### Exercise objective
Leaving out the pictures, output each record exactly as it stands.

[Records]

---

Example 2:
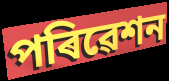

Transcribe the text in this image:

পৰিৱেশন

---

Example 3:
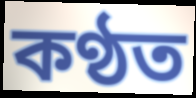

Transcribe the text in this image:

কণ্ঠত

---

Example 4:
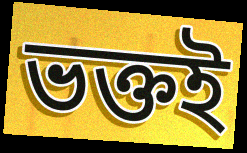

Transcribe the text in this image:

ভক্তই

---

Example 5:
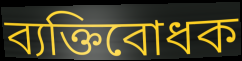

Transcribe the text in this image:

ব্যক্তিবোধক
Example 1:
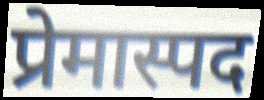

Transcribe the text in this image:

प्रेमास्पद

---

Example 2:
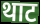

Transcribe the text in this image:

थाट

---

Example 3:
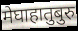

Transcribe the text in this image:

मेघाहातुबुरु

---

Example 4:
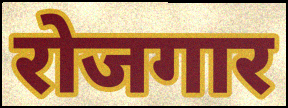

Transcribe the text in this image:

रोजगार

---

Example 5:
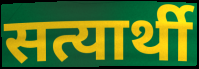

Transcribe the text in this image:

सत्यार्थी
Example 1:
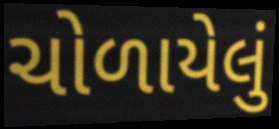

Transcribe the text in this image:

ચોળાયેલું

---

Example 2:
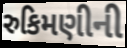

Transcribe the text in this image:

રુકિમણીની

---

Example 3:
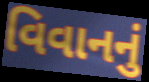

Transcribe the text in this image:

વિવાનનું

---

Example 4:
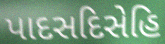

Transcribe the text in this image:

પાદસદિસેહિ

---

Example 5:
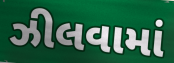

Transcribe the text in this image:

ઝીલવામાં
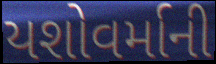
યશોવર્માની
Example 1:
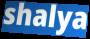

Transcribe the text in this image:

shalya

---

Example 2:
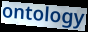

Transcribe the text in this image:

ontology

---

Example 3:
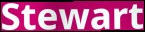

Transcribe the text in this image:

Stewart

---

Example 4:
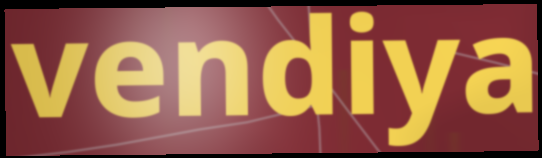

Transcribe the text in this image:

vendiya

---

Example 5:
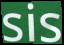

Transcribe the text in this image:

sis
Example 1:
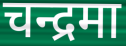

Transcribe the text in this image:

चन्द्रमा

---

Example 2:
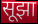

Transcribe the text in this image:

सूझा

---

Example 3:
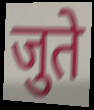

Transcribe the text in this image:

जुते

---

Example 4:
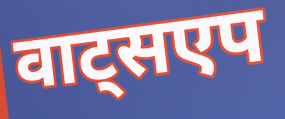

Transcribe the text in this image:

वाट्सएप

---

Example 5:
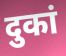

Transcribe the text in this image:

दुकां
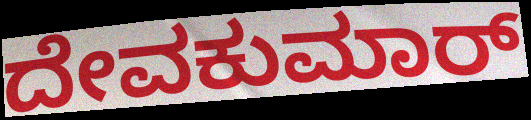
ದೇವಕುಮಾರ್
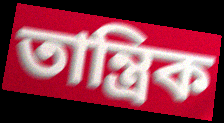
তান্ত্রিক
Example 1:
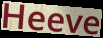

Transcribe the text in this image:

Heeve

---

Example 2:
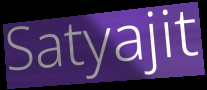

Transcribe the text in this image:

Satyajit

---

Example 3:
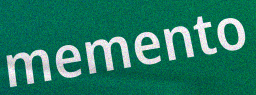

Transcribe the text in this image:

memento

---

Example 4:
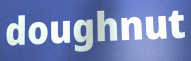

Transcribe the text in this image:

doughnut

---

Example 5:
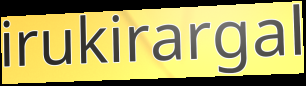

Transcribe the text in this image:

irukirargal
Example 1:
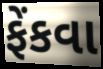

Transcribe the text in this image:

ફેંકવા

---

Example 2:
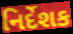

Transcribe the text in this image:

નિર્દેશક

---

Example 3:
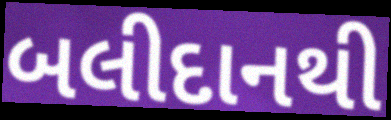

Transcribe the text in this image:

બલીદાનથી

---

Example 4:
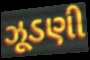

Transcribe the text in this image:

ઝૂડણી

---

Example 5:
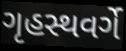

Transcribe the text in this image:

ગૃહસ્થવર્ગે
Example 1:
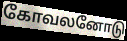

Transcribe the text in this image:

[/Records]

### Answer area
---

Example 2:

Transcribe the text in this image:

পৰিৱেশন

---

Example 3:

Transcribe the text in this image:

কণ্ঠত

---

Example 4:

Transcribe the text in this image:

ভক্তই

---

Example 5:

Transcribe the text in this image:

ব্যক্তিবোধক
Example 1:

Transcribe the text in this image:

प्रेमास्पद

---

Example 2:

Transcribe the text in this image:

थाट

---

Example 3:

Transcribe the text in this image:

मेघाहातुबुरु

---

Example 4:

Transcribe the text in this image:

रोजगार

---

Example 5:

Transcribe the text in this image:

सत्यार्थी
Example 1:

Transcribe the text in this image:

ચોળાયેલું

---

Example 2:

Transcribe the text in this image:

રુકિમણીની

---

Example 3:

Transcribe the text in this image:

વિવાનનું

---

Example 4:

Transcribe the text in this image:

પાદસદિસેહિ

---

Example 5:

Transcribe the text in this image:

ઝીલવામાં
યશોવર્માની
Example 1:

Transcribe the text in this image:

shalya

---

Example 2:

Transcribe the text in this image:

ontology

---

Example 3:

Transcribe the text in this image:

Stewart

---

Example 4:

Transcribe the text in this image:

vendiya

---

Example 5:

Transcribe the text in this image:

sis
Example 1:

Transcribe the text in this image:

चन्द्रमा

---

Example 2:

Transcribe the text in this image:

सूझा

---

Example 3:

Transcribe the text in this image:

जुते

---

Example 4:

Transcribe the text in this image:

वाट्सएप

---

Example 5:

Transcribe the text in this image:

दुकां
ದೇವಕುಮಾರ್
তান্ত্রিক
Example 1:

Transcribe the text in this image:

Heeve

---

Example 2:

Transcribe the text in this image:

Satyajit

---

Example 3:

Transcribe the text in this image:

memento

---

Example 4:

Transcribe the text in this image:

doughnut

---

Example 5:

Transcribe the text in this image:

irukirargal
Example 1:

Transcribe the text in this image:

ફેંકવા

---

Example 2:

Transcribe the text in this image:

નિર્દેશક

---

Example 3:

Transcribe the text in this image:

બલીદાનથી

---

Example 4:

Transcribe the text in this image:

ઝૂડણી

---

Example 5:

Transcribe the text in this image:

ગૃહસ્થવર્ગે
Example 1:

Transcribe the text in this image:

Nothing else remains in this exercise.